### What needs to be done
Go through the material below, find each line with the word "医療施設", and copy those lines.

BEGIN Data to examine

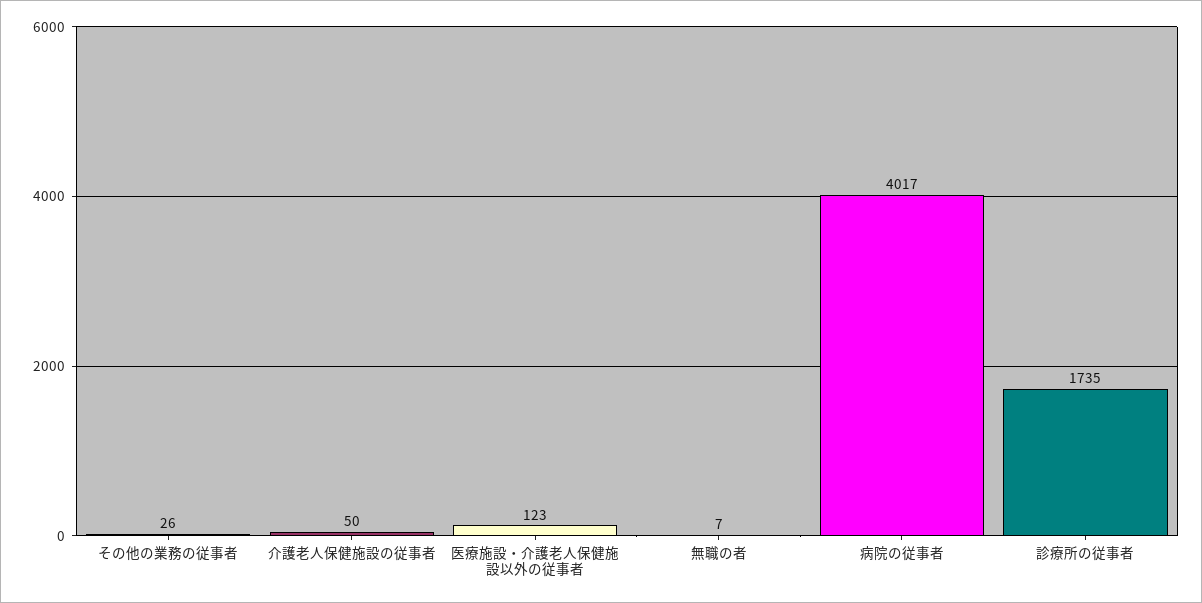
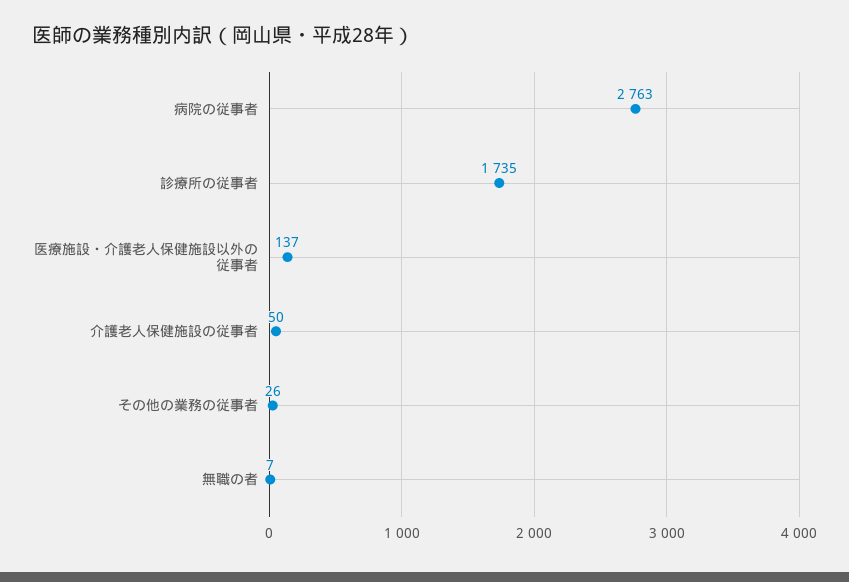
  {
    "その他の業務の従事者": 26,
    "介護老人保健施設の従事者": 50,
-   "医療施設・介護老人保健施設以外の従事者": 123,
+   "医療施設・介護老人保健施設以外の従事者": 137,
    "無職の者": 7,
-   "病院の従事者": 4017,
+   "病院の従事者": 2763,
    "診療所の従事者": 1735
  }

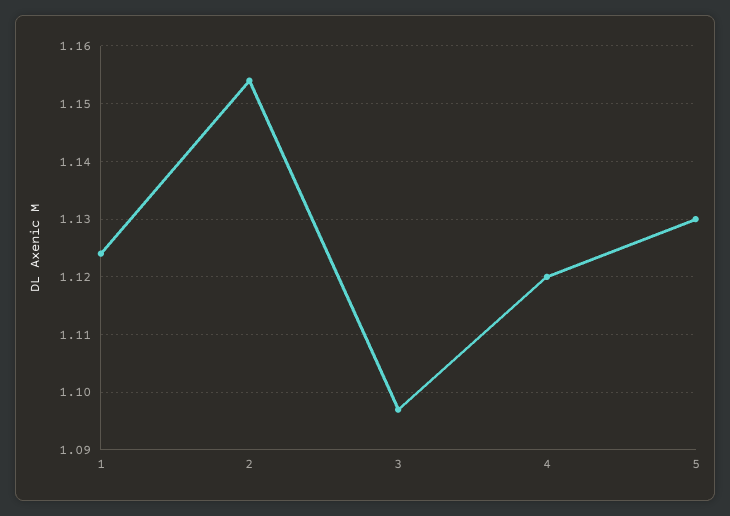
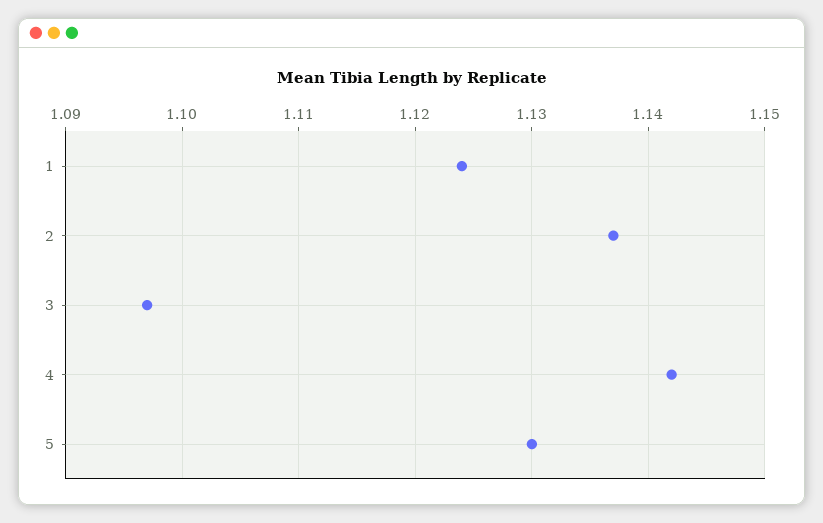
  {
    "1": 1.124,
-   "2": 1.155,
+   "2": 1.137,
    "3": 1.097,
-   "4": 1.12,
+   "4": 1.142,
    "5": 1.13
  }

END Data to examine

### Output below
-   "医療施設・介護老人保健施設以外の従事者": 123,
+   "医療施設・介護老人保健施設以外の従事者": 137,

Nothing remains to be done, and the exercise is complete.